Parents in poorer areas were more likely to opt for schools further away - with researchers suggesting this was because richer families were more likely to live closer to high-performing schools.
On average across the country, about 39% make their nearest school their first preference.
Different parts of the country allow different numbers of preferences - usually three or six options - and the study found that where more options were offered, parents made twice as many choices.
The researchers said parents wanted to express more preferences, and having three rather than six choices could push parents into making pragmatic choices, rather than what they might really want.
'Ambitious' or 'pragmatic' choices
Parents of black and Asian children were likely to make more choices than parents of white children - and were more likely to seek places further from where they lived, usually for a higher-achieving school.
The study suggests that this could be because black and Asian families were less likely to live near the most sought-after school.

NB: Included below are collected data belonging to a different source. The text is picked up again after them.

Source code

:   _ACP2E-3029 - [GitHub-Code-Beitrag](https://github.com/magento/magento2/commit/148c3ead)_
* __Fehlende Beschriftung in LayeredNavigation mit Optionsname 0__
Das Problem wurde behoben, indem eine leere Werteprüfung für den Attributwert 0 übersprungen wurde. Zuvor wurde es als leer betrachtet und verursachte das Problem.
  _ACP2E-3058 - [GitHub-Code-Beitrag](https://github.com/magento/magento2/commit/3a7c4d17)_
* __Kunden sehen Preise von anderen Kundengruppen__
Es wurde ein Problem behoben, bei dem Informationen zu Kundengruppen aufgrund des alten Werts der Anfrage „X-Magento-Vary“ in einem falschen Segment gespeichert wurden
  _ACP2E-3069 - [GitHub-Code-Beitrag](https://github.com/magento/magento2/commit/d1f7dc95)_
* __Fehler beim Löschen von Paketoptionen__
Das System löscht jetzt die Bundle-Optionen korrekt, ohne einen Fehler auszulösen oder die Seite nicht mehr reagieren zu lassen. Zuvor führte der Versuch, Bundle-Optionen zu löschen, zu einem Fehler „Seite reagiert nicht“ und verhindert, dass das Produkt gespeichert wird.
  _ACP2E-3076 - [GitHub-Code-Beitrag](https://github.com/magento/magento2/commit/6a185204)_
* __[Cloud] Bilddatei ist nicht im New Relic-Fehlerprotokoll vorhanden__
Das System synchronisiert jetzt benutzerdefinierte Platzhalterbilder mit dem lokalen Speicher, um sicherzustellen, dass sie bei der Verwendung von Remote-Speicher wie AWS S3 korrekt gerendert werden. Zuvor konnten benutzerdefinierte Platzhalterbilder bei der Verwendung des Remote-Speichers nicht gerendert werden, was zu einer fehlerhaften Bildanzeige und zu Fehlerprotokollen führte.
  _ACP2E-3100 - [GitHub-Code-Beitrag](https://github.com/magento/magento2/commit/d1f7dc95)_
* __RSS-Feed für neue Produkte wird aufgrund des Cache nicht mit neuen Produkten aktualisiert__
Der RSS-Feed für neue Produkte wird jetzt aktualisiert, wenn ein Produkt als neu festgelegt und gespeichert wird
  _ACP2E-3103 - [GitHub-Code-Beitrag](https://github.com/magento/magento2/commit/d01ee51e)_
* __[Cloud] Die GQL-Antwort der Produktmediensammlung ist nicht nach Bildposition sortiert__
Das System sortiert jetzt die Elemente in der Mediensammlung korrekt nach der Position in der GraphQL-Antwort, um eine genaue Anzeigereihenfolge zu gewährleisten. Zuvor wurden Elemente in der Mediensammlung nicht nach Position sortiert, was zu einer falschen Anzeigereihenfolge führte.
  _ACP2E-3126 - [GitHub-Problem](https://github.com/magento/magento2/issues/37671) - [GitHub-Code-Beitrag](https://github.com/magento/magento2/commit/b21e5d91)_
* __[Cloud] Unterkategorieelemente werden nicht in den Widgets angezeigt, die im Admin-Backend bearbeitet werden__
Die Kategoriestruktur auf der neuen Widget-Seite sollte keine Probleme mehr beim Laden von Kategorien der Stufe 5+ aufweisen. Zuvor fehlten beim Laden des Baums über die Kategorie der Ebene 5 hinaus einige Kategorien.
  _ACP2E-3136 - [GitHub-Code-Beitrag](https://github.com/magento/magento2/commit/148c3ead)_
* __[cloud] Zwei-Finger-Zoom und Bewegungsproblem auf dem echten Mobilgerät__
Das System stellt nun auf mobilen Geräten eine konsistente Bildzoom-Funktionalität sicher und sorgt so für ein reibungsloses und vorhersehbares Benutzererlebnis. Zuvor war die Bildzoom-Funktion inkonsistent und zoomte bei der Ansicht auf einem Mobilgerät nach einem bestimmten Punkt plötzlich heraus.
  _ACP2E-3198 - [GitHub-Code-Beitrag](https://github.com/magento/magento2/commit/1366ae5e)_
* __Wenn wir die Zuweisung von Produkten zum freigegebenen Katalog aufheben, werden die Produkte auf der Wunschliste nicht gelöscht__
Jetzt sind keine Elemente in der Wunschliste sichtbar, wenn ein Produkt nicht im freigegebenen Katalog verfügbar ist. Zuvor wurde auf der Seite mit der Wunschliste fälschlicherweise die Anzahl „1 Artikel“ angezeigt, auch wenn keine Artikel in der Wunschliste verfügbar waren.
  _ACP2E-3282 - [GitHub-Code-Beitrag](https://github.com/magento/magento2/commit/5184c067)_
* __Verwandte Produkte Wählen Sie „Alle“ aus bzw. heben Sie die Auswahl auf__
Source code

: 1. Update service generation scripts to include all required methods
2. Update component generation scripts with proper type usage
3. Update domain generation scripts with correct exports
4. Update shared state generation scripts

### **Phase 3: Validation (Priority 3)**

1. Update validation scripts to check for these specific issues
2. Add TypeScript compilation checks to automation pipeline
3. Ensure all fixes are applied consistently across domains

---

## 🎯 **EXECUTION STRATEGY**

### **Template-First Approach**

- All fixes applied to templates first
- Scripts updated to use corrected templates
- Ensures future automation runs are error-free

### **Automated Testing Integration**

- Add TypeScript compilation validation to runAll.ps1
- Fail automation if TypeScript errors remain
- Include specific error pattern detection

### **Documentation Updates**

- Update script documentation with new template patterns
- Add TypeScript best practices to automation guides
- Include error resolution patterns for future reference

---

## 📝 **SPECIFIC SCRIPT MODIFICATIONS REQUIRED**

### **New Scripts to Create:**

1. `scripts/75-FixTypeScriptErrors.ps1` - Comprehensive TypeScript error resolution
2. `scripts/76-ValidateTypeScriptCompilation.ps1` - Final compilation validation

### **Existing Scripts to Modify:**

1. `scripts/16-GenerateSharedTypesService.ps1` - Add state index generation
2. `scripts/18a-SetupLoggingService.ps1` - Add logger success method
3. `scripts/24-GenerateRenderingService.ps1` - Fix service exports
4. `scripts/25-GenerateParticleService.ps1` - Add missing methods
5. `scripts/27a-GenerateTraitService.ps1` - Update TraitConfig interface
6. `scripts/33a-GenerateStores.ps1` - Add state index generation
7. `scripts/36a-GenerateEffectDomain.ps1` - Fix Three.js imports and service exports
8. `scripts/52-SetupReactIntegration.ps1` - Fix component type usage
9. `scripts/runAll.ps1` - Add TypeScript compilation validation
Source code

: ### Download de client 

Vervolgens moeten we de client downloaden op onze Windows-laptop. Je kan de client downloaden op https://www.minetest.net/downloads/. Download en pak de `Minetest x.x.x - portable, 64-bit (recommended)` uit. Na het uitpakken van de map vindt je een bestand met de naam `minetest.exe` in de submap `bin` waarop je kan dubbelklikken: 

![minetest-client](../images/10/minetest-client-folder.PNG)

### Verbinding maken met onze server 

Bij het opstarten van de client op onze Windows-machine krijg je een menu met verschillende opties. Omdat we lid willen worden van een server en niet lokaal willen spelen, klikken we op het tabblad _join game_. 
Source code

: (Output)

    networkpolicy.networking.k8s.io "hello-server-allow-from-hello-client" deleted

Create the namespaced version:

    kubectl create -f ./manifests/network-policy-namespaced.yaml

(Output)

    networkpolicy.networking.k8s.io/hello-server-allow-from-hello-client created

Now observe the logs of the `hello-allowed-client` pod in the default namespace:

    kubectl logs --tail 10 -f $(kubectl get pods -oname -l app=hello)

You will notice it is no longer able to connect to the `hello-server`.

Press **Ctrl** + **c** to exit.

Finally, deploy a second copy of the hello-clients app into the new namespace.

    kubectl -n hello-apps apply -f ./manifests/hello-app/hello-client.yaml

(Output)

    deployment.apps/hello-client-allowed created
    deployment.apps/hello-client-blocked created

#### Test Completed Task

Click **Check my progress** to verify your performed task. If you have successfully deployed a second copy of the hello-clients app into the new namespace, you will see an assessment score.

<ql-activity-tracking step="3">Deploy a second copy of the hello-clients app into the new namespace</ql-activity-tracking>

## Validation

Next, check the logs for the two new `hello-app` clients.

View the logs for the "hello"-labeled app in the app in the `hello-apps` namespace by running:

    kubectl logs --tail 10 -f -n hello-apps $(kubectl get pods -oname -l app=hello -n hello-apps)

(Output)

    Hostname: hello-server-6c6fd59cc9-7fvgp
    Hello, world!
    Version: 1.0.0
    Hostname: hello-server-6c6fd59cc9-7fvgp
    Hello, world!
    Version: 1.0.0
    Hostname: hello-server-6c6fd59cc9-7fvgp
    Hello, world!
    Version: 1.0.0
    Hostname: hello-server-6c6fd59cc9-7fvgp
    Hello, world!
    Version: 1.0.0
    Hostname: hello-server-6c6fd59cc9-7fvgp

But they were also less likely than white families to get into their first preference, says the study being published in the Oxford Review of Education.
This could be because black and Asian families were making more "ambitious" first choices, which were less likely to be available.
While families were ready to look further afield for a better school, the admissions system can often prioritise places for those living closest to the school.
Rural and urban divide
The study examines the big national patterns of choices in the state sector - it does not look at individual motivations or different types of school, such as parents applying to faith schools or grammars.
In a rural area there might also only be one realistic option - and in cities, some popular schools might be so oversubscribed that parents might not want to "waste" a choice on applying.
- The study showed that 35% only made one choice of school - and 97% were successful in getting a place at that school.
- 41% of white families only made one choice, compared with 12% of black families and 17% Asian families.
- 27% used all their preferences, which can be up to six schools, with 77% getting their top pick.
- Overall, 85% were successful in getting their first choice
Prof Vignoles said choices were often made with a "degree of caution", particularly in places where there were only three preferences.
"Due to the limit in the number of options allowed, first choice schools may be 'safe' rather than 'ambitious'," she said.
Allowing parents more preferences would increase the "quality" of their choices, said Prof Vignoles.
Prof Simon Burgess, from the University of Bristol, said 85% of people getting their first choice could show people were making "pragmatic choices based on the probability of admission".
A more successful system, he argues, could have a lower proportion getting their first pick, as it would show more people trying to get into the "best schools".
At present, because most entry is based on how close people live to schools, he says families often "do not bother applying" to the highest-achieving schools because they have no realistic prospect of getting a place.